Страница 87 из 111
Любовь, как сон, как ласка, как полынь.
Она таит и радость и напасти.
Ее опустишь, будешь ты один.
Понять не сможешь, что такое счастье!
Жена перестала стонать и прислушалась к моим песнопениям. Дарра, воспользовавшись моментом, быстро разложила по животу листья ммонге, облегчающие процесс родов. Присоски плавно вошли в плоть, жена лишь слегка поморщилась. А я, чтобы отвлечь ее от боли, уже напевал дальше:
О слово величавое «любовь!»,
С тобою жить приятней, веселее.
Слова признаний будоражат кровь,
И ласки вдруг становятся смелее.
Больше ничего на ум не шло, и я заново начал свою песню. Цита смотрела на меня, зачарованно улыбаясь. Когда же послышался тонкий плач моего младшего сына, жена словно очнулась:
– Как? Уже?
По обычаям княжества Дарра положила ей на грудь младенца, блестящего от сока ммонге, которым его сразу обтерли.
– О, Наягна, я все пропустила! Лей, это ты меня отвлек! – воскликнула Цита и расплакалась. Слезы катились по щекам моей ненаглядной.

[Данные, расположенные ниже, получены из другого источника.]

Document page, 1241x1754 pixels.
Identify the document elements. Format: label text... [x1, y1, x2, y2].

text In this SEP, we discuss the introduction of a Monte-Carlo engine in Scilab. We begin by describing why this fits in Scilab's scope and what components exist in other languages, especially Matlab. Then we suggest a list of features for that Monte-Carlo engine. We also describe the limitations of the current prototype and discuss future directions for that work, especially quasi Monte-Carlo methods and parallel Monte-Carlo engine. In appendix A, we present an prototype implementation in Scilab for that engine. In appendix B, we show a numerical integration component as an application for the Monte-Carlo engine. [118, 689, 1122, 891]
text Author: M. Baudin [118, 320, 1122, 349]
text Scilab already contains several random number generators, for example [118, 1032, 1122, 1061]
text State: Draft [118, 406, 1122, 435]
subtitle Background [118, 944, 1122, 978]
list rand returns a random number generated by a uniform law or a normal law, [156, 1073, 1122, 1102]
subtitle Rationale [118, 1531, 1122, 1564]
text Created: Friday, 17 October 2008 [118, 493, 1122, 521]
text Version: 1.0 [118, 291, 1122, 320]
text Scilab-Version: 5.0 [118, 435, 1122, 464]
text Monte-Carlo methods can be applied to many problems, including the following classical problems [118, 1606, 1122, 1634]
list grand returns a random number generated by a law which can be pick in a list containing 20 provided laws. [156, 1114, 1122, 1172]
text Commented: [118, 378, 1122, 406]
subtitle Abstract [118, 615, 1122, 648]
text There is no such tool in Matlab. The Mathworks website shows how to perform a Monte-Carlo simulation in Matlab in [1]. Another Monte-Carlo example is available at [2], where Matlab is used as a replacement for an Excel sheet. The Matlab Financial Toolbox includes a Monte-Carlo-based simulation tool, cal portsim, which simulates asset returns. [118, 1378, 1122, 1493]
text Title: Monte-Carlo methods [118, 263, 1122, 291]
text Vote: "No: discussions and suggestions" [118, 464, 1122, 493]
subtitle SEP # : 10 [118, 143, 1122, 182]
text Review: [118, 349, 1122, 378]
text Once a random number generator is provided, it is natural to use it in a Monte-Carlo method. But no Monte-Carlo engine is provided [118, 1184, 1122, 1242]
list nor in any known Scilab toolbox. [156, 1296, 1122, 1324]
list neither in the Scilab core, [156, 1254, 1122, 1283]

– Все уже позади, любовь моя, – прошептал я, обнимая ее и целуя ребенка в темечко.
Дарра внимательно посмотрела на роженицу и ласково осведомилась:
– У тебя ничего не болит, девочка? Если нет, я сниму листья. Долго их тоже держать нельзя.
– Со мной все в порядке, – устало заверила Цита. – Еще никогда роды не проходили так легко. Дарра понимающе улыбнулась: у трезов дети рождаются в ужасных муках. Слова Циты задели меня. Она рожала раньше. И, наверное, есть дети. Я увидел, как взгляд жены затуманился: видимо, наши мысли текли в одинаковом направлении. Я постарался отогнать от себя мрачные подозрения. Дети. На долю секунды Цита нахмурилась, но постаралась не выдать печали в столь радостный день. В комнату уже заходили члены княжеской фамилии: Нулза с детьми, мои сыновья и Аллинара, старый Мойн, но впереди всех вбежала Лейя и деловито кинулась к новорожденному брату.
– Фу, Цита. – Маленькая негодница скривила недовольную рожицу. – Какой же он страшный, прямо как Юнгар Содиген!
– Да что ты такое говоришь, Лейя? – изумился я. – Посмотри, какой красивый малыш! – Я взял ребенка на руки и в присутствии семьи провозгласил: – Да ниспошлет тебе Наягна милости свои, и боги Трезариана уберегут тебя от невзгод! Ты принадлежишь Кхрато-аннам, и имя тебе… – Я выразительно посмотрел на Циту.
– Фьюнис, – чуть слышно прошептала моя жена. Клянусь, я бы и сам не выбрал лучшего имени.
– Фьюнис! – громогласно повторил я.
– Приветствуем тебя, Фьюнис Кхрато-анн! – пропели мои родственники вразнобой и сразу заспешили по своим делам.
Лишь одна Лейя не собиралась уходить и натужно вздыхала, почему ребенка не назвали Юнгаром, если он такой же страшный.
Когда мы остались одни, я осторожно переложил сына в сплетенную из корней ммонге колыбельку, помнившую еще моих старших детей. Цита, как ни храбрилась, но усталость взяла свое, и глаза супруги начали закрываться.
– Я люблю тебя, – проронила Цита, погружаясь в глубокий сон.
– Я тоже тебя люблю, сокровище мое, – признался я и снова начал тихо напевать:
Мне помогли бы небеса,
Все чувства выразить словами!
Планеты нашей чудеса
Уже лежали б перед вами!
– Чьи это стихи? – пробормотала Цита, засыпая. – Никогда раньше не слышала.
– Тебе нравится? – осторожно поинтересовался я.
– Угу. Очень, – сонно пробормотала Цита.
Я не решился признаться в авторстве. Пока искал жену, ни о чем другом думать не мог. Как-то неосмотрительно дал указание живому перу написать документы для суда, а оно зафиксировало мои мысли. Конечно, стихи оказались не такими гладкими, как те, что диктовал мне Матео. Но для первого раза сойдут. Намереваясь оберегать сон жены и новорожденного сына, я уселся на подушки рядом с кроватью.